Emmanuel Macron offered a forceful rejection of Trumpism, excoriating “extreme nationalism” and protectionism. “You can play with anger and fear for a time,” Macron said, alluding to the themes that fuel right-wing nationalist movements in the West, “but they do not construct anything.”
Emmanuel Macron repudiates Trump’s political philosophy and worldview after spending the first part of the week kissing, hugging, and holding hands with him.
“Some bromance” – CNN reported on Thursday that “France’s President Emmanuel Macron and Donald Trump skipped through Tuesday kissing, hugging, holding hands and rubbing each others’ shoulders.”
On Wednesday, before a joint session of of Congress, the charismatic French leader turned around and repudiated the US President’s political philosophy and worldview.

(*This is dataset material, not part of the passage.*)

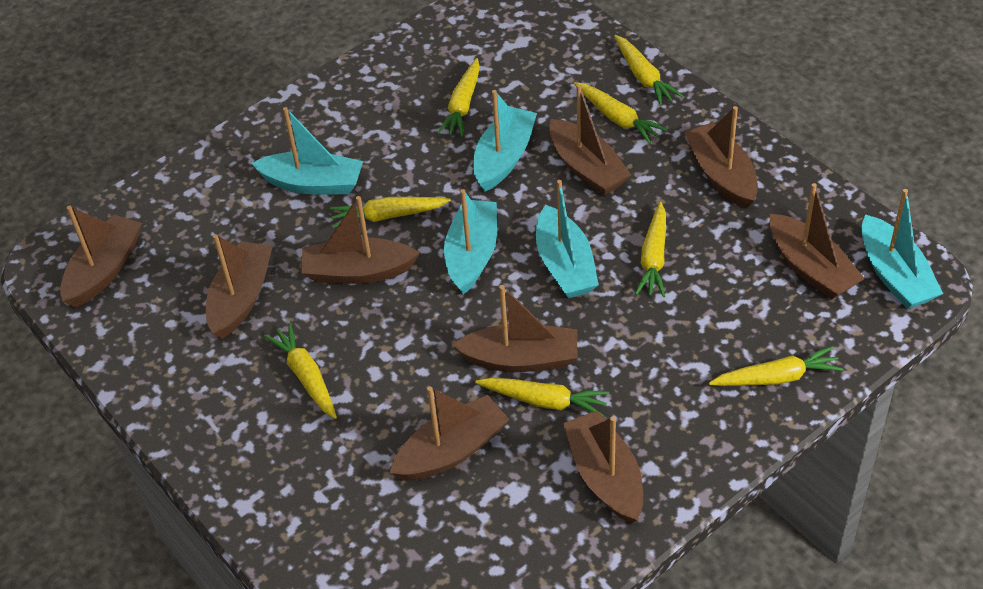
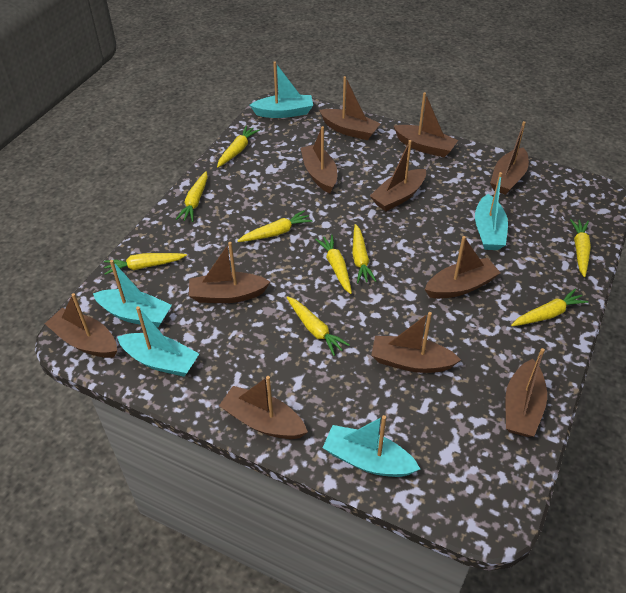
brown boat: [60,206,142,308] [206,234,273,339] [301,196,420,284] [390,386,510,481] [452,285,577,372] [549,84,631,196] [563,410,643,523] [684,106,758,209] [769,183,865,299] = 9 -> [45,293,117,358] [189,242,270,303] [219,376,308,439] [301,126,337,194] [319,76,381,140] [370,140,426,211] [371,312,461,373] [394,92,458,157] [425,236,500,299] [490,121,529,195] [505,348,547,437] = 11
yellow carrot: [264,323,337,419] [330,197,451,228] [437,58,480,137] [475,378,609,417] [574,82,668,144] [614,35,683,106] [635,202,666,297] [709,346,843,386] = 8 -> [104,253,187,275] [176,171,208,222] [217,126,260,167] [238,210,313,242] [286,296,350,356] [315,235,352,294] [352,224,376,283] [511,289,588,326] [570,219,591,277] = 9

The startling contrast between Macron palling around with Trump on a state visit and his velvet hammer speech — effectively defending the world order from “America First” nationalism — encapsulated his intricate US strategy.
Macron wants to bind the Trump administration into the existing Western international system, to convince it to dive back into multilateral efforts to shut down Iran’s nuclear program, to battle climate change and to safeguard globalization and free trade.
Striking a similar tone, The Washington Post reported that “after hugging Trump, Macron tears down Trumpism.”
Before French President Emmanuel Macron delivered an address at a joint meeting of Congress on Wednesday, the headlines about his trip to Washington centered on his apparent “bromance” with President Trump. On Tuesday, the duo engaged in a series of physical embraces and celebrated both their personal rapport as well as the “unbreakable” bonds between France and the United States.
In his speech to American lawmakers, he offered a comprehensive rejection of the main tenets of Trumpism, excoriating “extreme nationalism” and protectionism, championing climate-change science and defending the international liberal order. “You can play with anger and fear for a time,” Macron said, alluding to the themes that fuel right-wing nationalist movements in the West, “but they do not construct anything.”
Macron went on, urging his American audience to look beyond borders and walls. “We can choose isolationism. But closing the door to the world will not stop the evolution of the world,” he said. And he bristled at the rise of autocrats and illiberal democrats, which include some leaders favored by Trump: “I don’t share fascination for new strong powers and the illusion of nationalism,” he said.
The Guardian elaborated on the speech writing:
Over the course of a 50-minute address to a joint meeting of Congress on Wednesday, the French president said he was “sure” the US would one day return to the Paris climate change accord, and vowed that France would not abandon the 2015 nuclear deal with Iran, known as the Joint Comprehensive Programme of Action (JCPOA)
More broadly, Macron presented himself to the US legislature as an unabashed advocate of the liberal world order of global institutions and free trade – the very opposite of the America First nationalism that fuelled Trump’s rise to the White House. The speech – delivered in English – was interrupted by frequent standing ovations, many from both sides of the aisle.
CNN reported that: “Macron also summoned legacies largely ignored by Trump. He used his moment in Congress to celebrate the work of James Baldwin, Richard Wright and other icons of the civil rights struggle in America. Not long thereafter, he toured the Martin Luther King Jr. memorial in Washington with Rep. John Lewis (D-Ga.), a civil rights hero who branded Trump a “racist” earlier this year.
“Human rights, the rights of minorities and shared liberty are the true answers to the disorder of the world,” Macron said to Congress.
In a separate article, The Washington Post provided transcripts to portions of the speech, noting that there were several incidents where Macron sounded Barack Obama.
For example, here are the two men discussing nationalism and isolationism:
“No matter how imperfect our efforts, no matter how expedient ignoring such values may seem, that’s part of defending America. For the fight against extremism and intolerance and sectarianism and chauvinism are of a piece with the fight against authoritarianism and nationalist aggression. If the scope of freedom and respect for the rule of law shrinks around the world, the likelihood of war within and between nations increases, and our own freedoms will eventually be threatened.”
“We can choose isolationism, withdrawal, and nationalism. This is an option. It can be tempting to us as a temporary remedy to our fears. But closing the door to the world will not stop the evolution of the world. It will not douse, but inflame, the fears of our citizens. We have to keep our eyes wide open to the new risks, right in front of us.”
And here’s the two men discussing climate change:
“If we don’t act boldly, the bill that could come due will be mass migrations, and cities submerged and nations displaced, and food supplies decimated, and conflicts born of despair. The Paris Agreement gives us a framework to act, but only if we scale up our ambition. And there must be a sense of urgency about bringing the agreement into force, and helping poorer countries leapfrog destructive forms of energy.”
“Some people think that securing current industries — and their jobs — is more urgent than transforming our economies to meet the global challenge of climate change. I hear these concerns, but we must find a smooth transition to a low-carbon economy. … By polluting the oceans, not mitigating CO2 emissions and destroying our biodiversity, we are killing our planet. Let us face it: there is no Planet B.”